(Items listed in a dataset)
*-*-*
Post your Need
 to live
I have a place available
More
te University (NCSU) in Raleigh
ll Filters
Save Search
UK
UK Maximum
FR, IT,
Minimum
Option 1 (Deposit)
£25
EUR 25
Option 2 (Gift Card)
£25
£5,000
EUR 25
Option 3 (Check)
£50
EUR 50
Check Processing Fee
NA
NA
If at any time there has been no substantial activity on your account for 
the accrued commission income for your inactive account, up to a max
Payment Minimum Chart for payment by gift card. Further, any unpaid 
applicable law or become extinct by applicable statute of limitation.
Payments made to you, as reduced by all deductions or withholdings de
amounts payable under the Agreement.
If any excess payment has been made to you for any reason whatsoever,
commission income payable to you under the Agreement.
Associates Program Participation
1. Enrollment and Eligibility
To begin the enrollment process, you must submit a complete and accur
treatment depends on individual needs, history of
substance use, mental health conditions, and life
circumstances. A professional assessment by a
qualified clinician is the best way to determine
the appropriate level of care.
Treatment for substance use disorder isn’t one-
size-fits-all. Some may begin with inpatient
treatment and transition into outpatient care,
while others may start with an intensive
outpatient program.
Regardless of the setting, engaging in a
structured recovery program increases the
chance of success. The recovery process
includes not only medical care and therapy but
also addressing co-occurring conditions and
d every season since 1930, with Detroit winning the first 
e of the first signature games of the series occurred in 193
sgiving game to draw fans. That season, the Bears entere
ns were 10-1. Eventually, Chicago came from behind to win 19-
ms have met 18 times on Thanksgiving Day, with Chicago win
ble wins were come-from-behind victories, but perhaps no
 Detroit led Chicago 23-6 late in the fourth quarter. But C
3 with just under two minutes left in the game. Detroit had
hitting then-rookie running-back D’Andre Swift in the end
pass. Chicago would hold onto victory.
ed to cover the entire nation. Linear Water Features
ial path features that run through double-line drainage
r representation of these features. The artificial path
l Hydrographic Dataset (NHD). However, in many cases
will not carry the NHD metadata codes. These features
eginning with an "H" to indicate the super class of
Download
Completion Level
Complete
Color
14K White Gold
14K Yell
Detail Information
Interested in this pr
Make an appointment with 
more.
*-*-*
» WHAT THE TASK ASKS:
None of the records may be skipped; each is to be repeated exactly.

» WRITTEN ANSWER:
Post your Need
 to live
I have a place available
More
te University (NCSU) in Raleigh
ll Filters
Save Search
UK
UK Maximum
FR, IT,
Minimum
Option 1 (Deposit)
£25
EUR 25
Option 2 (Gift Card)
£25
£5,000
EUR 25
Option 3 (Check)
£50
EUR 50
Check Processing Fee
NA
NA
If at any time there has been no substantial activity on your account for 
the accrued commission income for your inactive account, up to a max
Payment Minimum Chart for payment by gift card. Further, any unpaid 
applicable law or become extinct by applicable statute of limitation.
Payments made to you, as reduced by all deductions or withholdings de
amounts payable under the Agreement.
If any excess payment has been made to you for any reason whatsoever,
commission income payable to you under the Agreement.
Associates Program Participation
1. Enrollment and Eligibility
To begin the enrollment process, you must submit a complete and accur
treatment depends on individual needs, history of
substance use, mental health conditions, and life
circumstances. A professional assessment by a
qualified clinician is the best way to determine
the appropriate level of care.
Treatment for substance use disorder isn’t one-
size-fits-all. Some may begin with inpatient
treatment and transition into outpatient care,
while others may start with an intensive
outpatient program.
Regardless of the setting, engaging in a
structured recovery program increases the
chance of success. The recovery process
includes not only medical care and therapy but
also addressing co-occurring conditions and
d every season since 1930, with Detroit winning the first 
e of the first signature games of the series occurred in 193
sgiving game to draw fans. That season, the Bears entere
ns were 10-1. Eventually, Chicago came from behind to win 19-
ms have met 18 times on Thanksgiving Day, with Chicago win
ble wins were come-from-behind victories, but perhaps no
 Detroit led Chicago 23-6 late in the fourth quarter. But C
3 with just under two minutes left in the game. Detroit had
hitting then-rookie running-back D’Andre Swift in the end
pass. Chicago would hold onto victory.
ed to cover the entire nation. Linear Water Features
ial path features that run through double-line drainage
r representation of these features. The artificial path
l Hydrographic Dataset (NHD). However, in many cases
will not carry the NHD metadata codes. These features
eginning with an "H" to indicate the super class of
Download
Completion Level
Complete
Color
14K White Gold
14K Yell
Detail Information
Interested in this pr
Make an appointment with 
more.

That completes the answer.